Coal Tattoo

WVDEP stalling on selenium … again?

If you subscribe to the West Virginia Department of Environmental Protection’s public notice e-mail system, you just never know what interesting stuff is going to show up in your inbox.

Starting a few weeks ago, the notices started announcing public comment periods on requests from various coal companies to extend their deadline for stopping violations of the state’s water quality standards for toxic selenium … Riverside Energy, Litwar Processing, Independence Coal. There was a whole parade of them.

Mine operators are understandably hoping to take advantage of the loophole given them last year by lawmakers, allowing WVDEP to extend these compliance deadlines another two years, to July 1, 2012.

But WVDEP officials are now saying these public notices — I counted more than a dozen of them — went out “prematurely,” at least according to Tom Clarke, director of the agency’s Division of Mining and Reclamation. According to Tom:

There are several applications pending before the DEP at this time seeking extensions of selenium compliance schedules.  None have been granted.  Some of the applications may be denied. Even on applications that the DEP believes should be granted, it will not be in a position to act until after draft permits are advertised for public comment and USEPA has had an opportunity for comment as well.  It is possible that some of the agency’s permitting personnel have prematurely authorized applicants to advertise draft permits on this subject for public comment in cases where an agency decision to do this has yet to be made.

Remember that the WVDEP has been bending over backward to give the coal industry time to stop its selenium pollution (see previous posts here, here and here, among others) — despite a warning from a leading selenium expert that mining-related selenium pollution had pushed one West Virginia watershed to the brink of a major toxic event.
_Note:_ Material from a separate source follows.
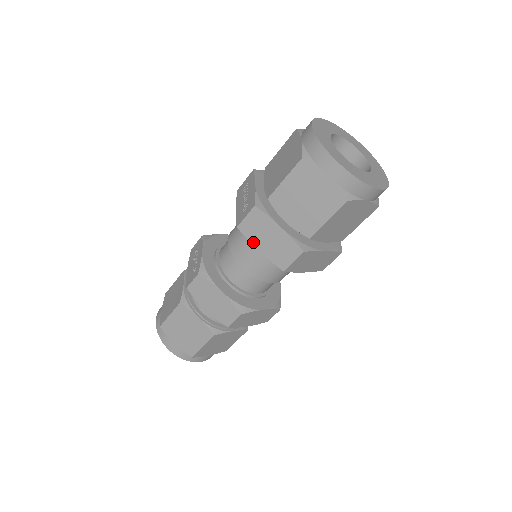
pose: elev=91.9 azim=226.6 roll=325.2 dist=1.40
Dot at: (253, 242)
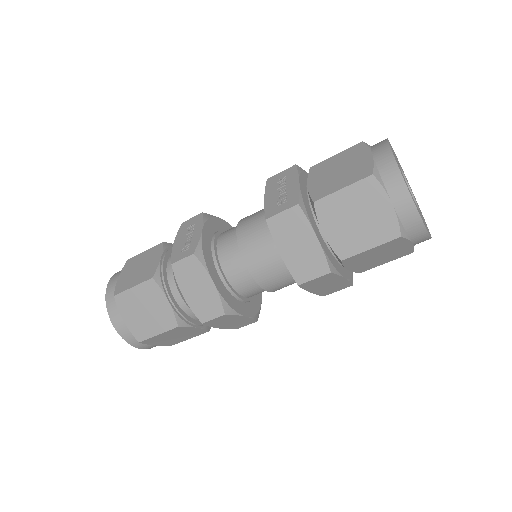
Dot at: (277, 242)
Currently, many coal operators around the state are facing a deadline next month to stop their selenium violations.  And WVDEP Secretary Randy Huffman told me yesterday his agency was going to be “holding a pretty tough line on that.”

But, lawmakers did speak to the issue, Randy told me — even if WVDEP opposed the legislation allowing two-year extensions. Randy said WVDEP staff will be looking on a permit-by-permit basis at whether mine operators have spent money and effort to try to end their violations, and still just need more time to perfect treatment technologies.

Keep an eye on this one, and take a look at this video to watch what Randy Huffman said last year regarding giving the coal industry beyond April 2010 to clean up its selenium problems (This quote comes about a minute into the West Virginia Public Broadcasting video):

There is a lot of work going on right now, a lot of research going on right now. And I hope for the sake of the streams and the river and for the sake of the coal companies that they are able to meet that deadline in April 2010, because that’s when we intend to enforce the law on that.